Our "Vitesse Coffee" and the truth about smart working

A veteran of smart working, Vitesse knows its strengths and limits: it works, indeed, as long as everyone is aware of the ultimate goals

The topic is trending, and soon we will probably watch a TV series starring smart workers, aka remote workers. Perhaps it won't have the same success as Suburra (but that's about dirty rather than smart work). However, it will provide us with a glance into how the world and habits are changing, waiting to determine if the after-covid will resemble our "normality." Most probably, no.

For us, the "before-COVID" was already like this. Might this be the reason why we feel this topic so fondly: we already wrote about it in one of our blogs in April, illustrating the right reasons for opting into it, and again in July with an overview of the tools to do it better.

During the last nine months, someone has been blessed with discovering what can be done in the so-called smart working. We have been practising it for nearly ten years and have long known that "distant" and "proximal" are misleading adverbs. People can be close and feel very far at the same time, or the other way around.

Every morning we take a coffee altogether - virtually. That's what we call "Caffè Vitesse," a video call during which our core team does three essential things every day: they say good morning, look at each other in the eyes, discuss their daily commitments. Pay attention to it; in many "traditional" offices, none of this happens regularly.

Sociologists and observers blast us with numbers to make us at ease. In Italy alone, remote working saves us three thousand tons of CO2, 7000 kilos of nitrogen oxide, and 600 kilos of fine dust every day, meaning that all this is good for our health. Unless, in the day of working at home, you crunch a handful of chips and take a sip in the Nutella jar: in which case, the next control will tell you the harsh truth.

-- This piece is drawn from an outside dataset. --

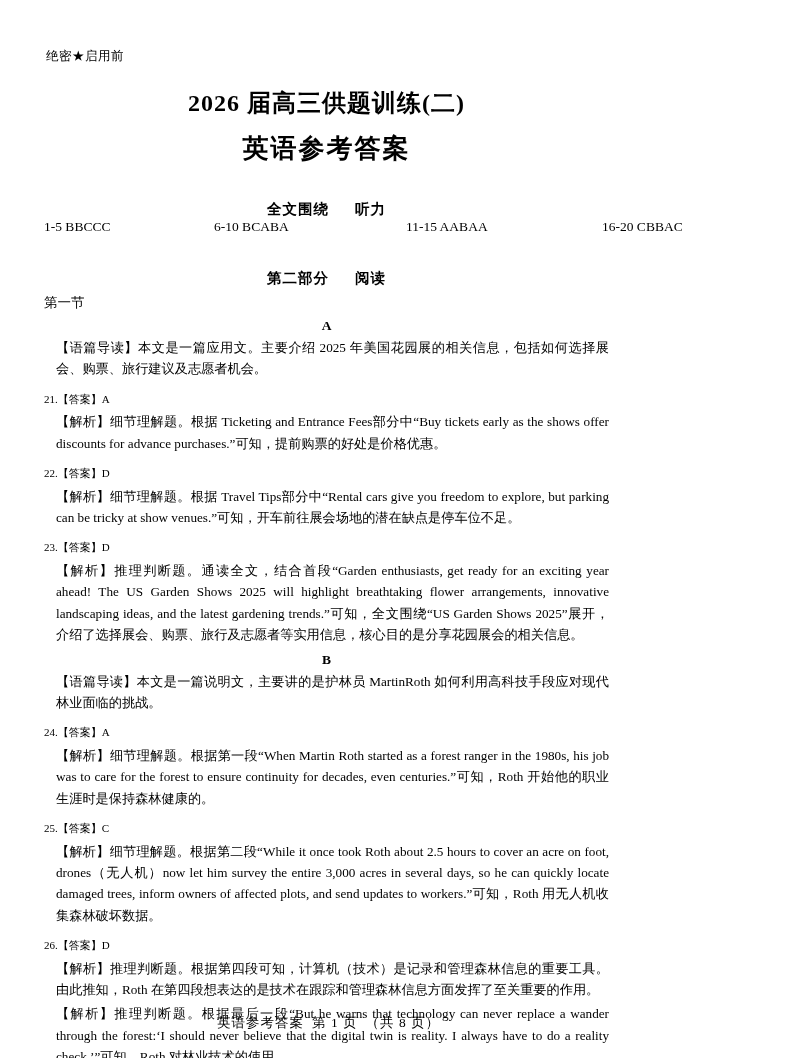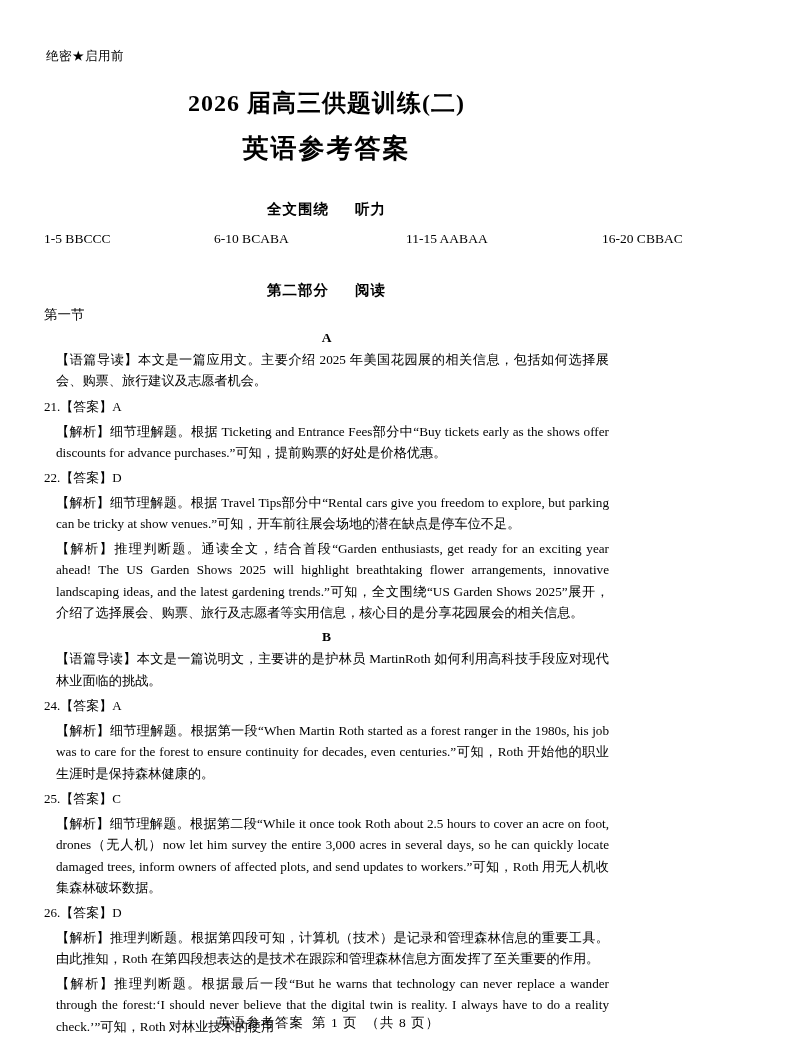"1-5 BBCCC" .answer-row { margin-top: 12px -> none }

Time management can finally be effectively used, the needs of professional and private life can finally reconcile. Well, it's easier done in a 200 sqm penthouse rather than a classic two-bedroom flat, especially when the children are home.

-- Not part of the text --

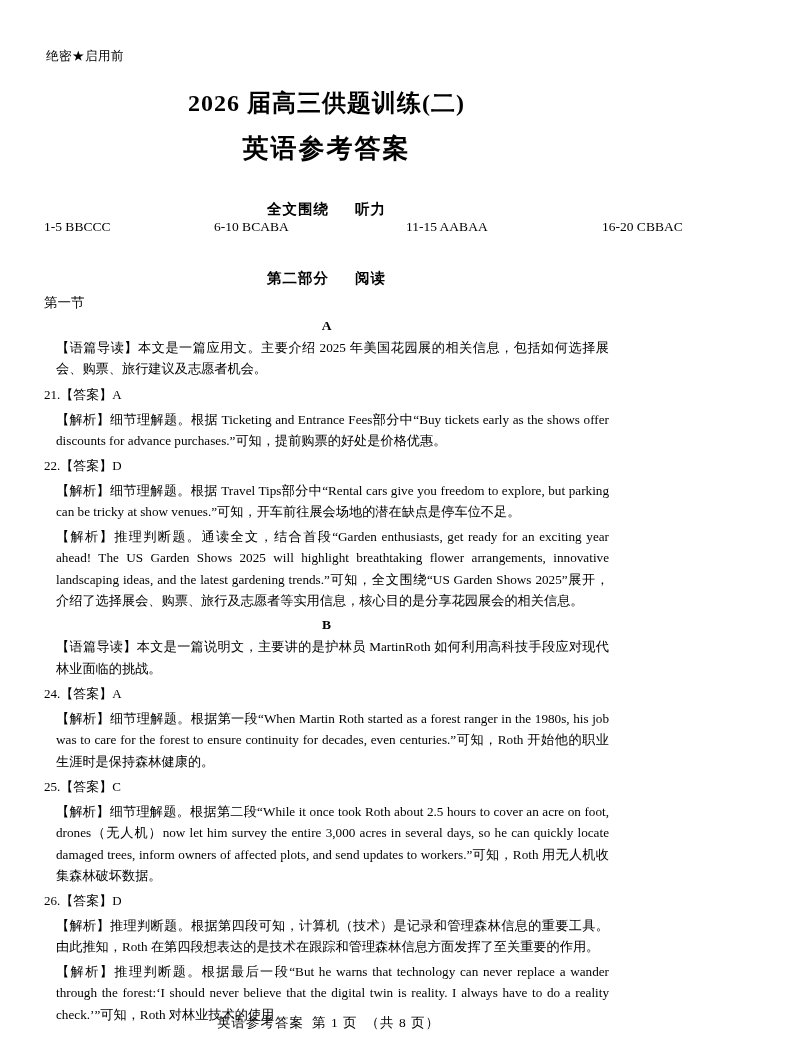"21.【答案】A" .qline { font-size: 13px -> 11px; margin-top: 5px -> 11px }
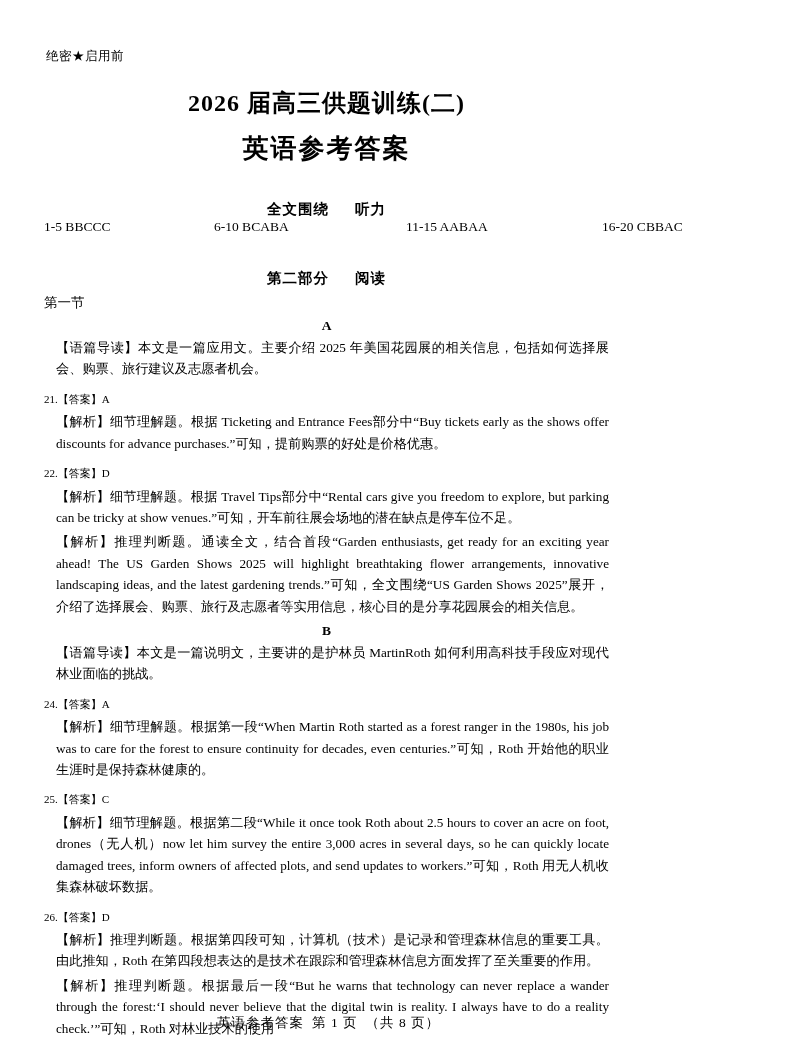"23.【答案】D" div.qline { html: none -> <div>23.【答案】D</div> }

As for couple relationships, consequences of stressed relation by excessive attendance are still unknown: better ask the neighbour about the noise of broken dishes, if any. The truth can have different shades. The companies seem to like smart working (90% increase in large, 73% in medium-sized, 37% in small, 18% in micro-companies) and their employees too, but this doesn't mean that everything is fun and games like in the Walt Disney movies.

Smart working can cause issues as well, and you need to check on them. It is funny, for example, to record that 72% of professionals say they have increased their productivity, but there's no word about whether their bosses feel the same way about it. 

The only certainty, which is the main foundation to successfully implement the smart working philosophy, is the result's culture: the quality of the outcome, rather than the allocated time, has to be measured, to go with efficiency, and punctuality in performing the tasks.

And that's where the machine gets stuck sometimes.